Fès is a lot like Marrakech, except it’s got the flavor of a medieval donkey-cart town and it’s even sketchier at night. After the shops shut down and all the women mysteriously vanish, white-devil tourists like me get lost in the medina, and boys loiter around trying to get you to give them money for guide services – whether you ask for it or not.

Which brings me to the worst thing about Morocco: The touts. Endless conversations start with “Bonjour, Hallo, Hola, Hi” and then proceed to “Française?, Expanich, Englich?.” Then they invite you into their shop to “have a look.” Nice of you to invite me to spend money in your shop, except, I don’t like salesmen, I don’t respond to the pressure sell, and I’d rather be left alone. Plus, I’m not in the market for Berber rugs, sequined sandals, tacky jewelry, spices, belts, earthenware, rasta wear, jellabas, or handbags.

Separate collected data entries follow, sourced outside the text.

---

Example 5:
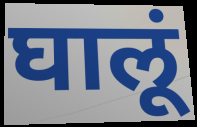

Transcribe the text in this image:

घालूंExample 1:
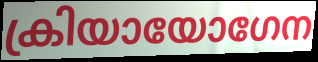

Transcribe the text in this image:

ക്രിയായോഗേന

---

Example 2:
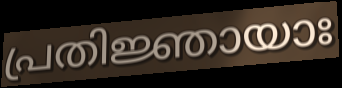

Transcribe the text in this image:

പ്രതിജ്ഞായാഃ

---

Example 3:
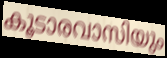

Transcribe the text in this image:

കൂടാരവാസിയും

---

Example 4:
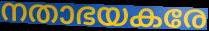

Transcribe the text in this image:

നതാഭയകരേ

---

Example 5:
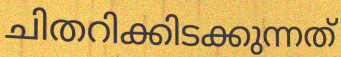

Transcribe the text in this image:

ചിതറിക്കിടക്കുന്നത്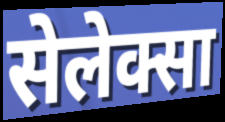
सेलेक्सा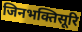
जिनभक्तिसूरिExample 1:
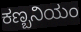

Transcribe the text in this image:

ಕಣ್ಬನಿಯಂ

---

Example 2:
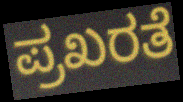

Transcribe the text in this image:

ಪ್ರಖರತೆ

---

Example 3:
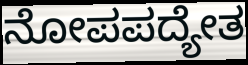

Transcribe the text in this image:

ನೋಪಪದ್ಯೇತ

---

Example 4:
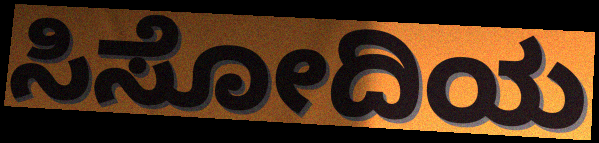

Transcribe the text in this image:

ಸಿಸೋದಿಯ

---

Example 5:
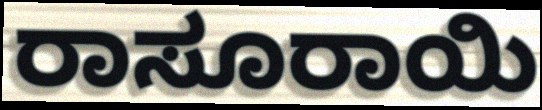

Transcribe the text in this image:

ರಾಸೂರಾಯಿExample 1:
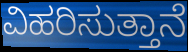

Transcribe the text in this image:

ವಿಹರಿಸುತ್ತಾನೆ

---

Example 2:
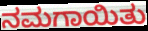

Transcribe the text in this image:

ನಮಗಾಯಿತು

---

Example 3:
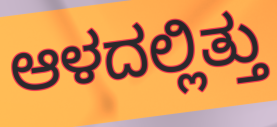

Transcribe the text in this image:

ಆಳದಲ್ಲಿತ್ತು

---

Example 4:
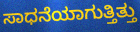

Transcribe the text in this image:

ಸಾಧನೆಯಾಗುತ್ತಿತ್ತು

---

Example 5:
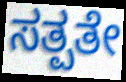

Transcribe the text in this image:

ಸತ್ಪತೇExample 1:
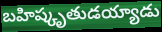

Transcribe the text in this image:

బహిష్కృతుడయ్యాడు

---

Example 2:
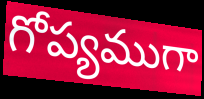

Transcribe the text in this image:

గోప్యముగా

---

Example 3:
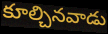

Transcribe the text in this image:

కూల్చినవాడు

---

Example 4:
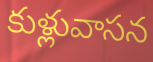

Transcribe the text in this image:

కుళ్లువాసన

In two very isolated instances, I’m certain I was slurred in Arabic after I declined an overture. Once, a kid in Marrakech straight up said “fuck you!” because we wouldn’t give him a dirham. Often, overly insistent men will grab you by the forearm. I hate that. Ne touchez pas. Another time, I was walking on a dark street at night and a guy was yelling at me from a distance to try to get the conversation started, and when I didn’t turn to acknowledge him, he yelled, “Hey America, learn polite.” Enough already. Hedging a bit on my earlier claim that Morocco is analogous to Mexico: When you account for all the unemployed dudes hanging around trying to make you their mark, it reminds me a lot more of Cuba.

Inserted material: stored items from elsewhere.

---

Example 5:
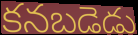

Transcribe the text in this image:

కనబడెడు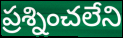
ప్రశ్నించలేని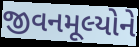
જીવનમૂલ્યોનેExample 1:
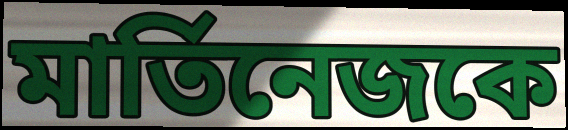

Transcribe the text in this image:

মার্তিনেজকে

The worst part is when the back-and-forth gets going, they start walking with you, and you can’t get rid of them. “You want eat? Need sleeps? What you look for?” A particular teenage boy who wouldn’t leave me alone kept saying stuff to me as I was walking home like “this way safe,” implying there was something to be afraid of if I walked the way I was intending to go instead of the way he wanted to take me, which would mean that I owed him some money by the time we rounded the corner, because boy, had he done me a favor. In this particular instance, when we reached the hotel I gave him five dirham, and then he bitched about it. Beggars can’t be choosers, dude. Ad nauseum.

Earlier that same night, a middle-aged guy sidled up to me and whispered, “have lust?”

Fès was the worst town for this routine, which is too bad, because it’s quite a bit nicer than Marrakech in a lot of other ways, like the absence of traffic in the medina, it’s aforementioned medieval donkey-cart flavor, and the fort ruin which sits in a park overlooking the city.

I get the fact that Morocco’s poor and unemployed need our white-devil tourist money, but the touts have certainly put a dent in my desire to come back to this country, which is too bad because this is an extremely beautiful and interesting place that I would like to return to without reservation.

The topper is that all this bullshit happens in a place where – in public at least – the women almost never say anything, smile, or make eye contact. They don’t seem very happy.

I was sitting on the patio a cafe in Fès waiting out the rain, and behind me dozens of unemployed men were lounging around drinking tea, playing cards, and smoking hashish. Just then, a cop pulled up on a motorbike, sat down at one of the tables, drank a coffee, and nobody flinched. A man in Asilah told me that the King had decreed that he didn’t care if people smoked hashish for personal pleasure so long as they weren’t trafficking.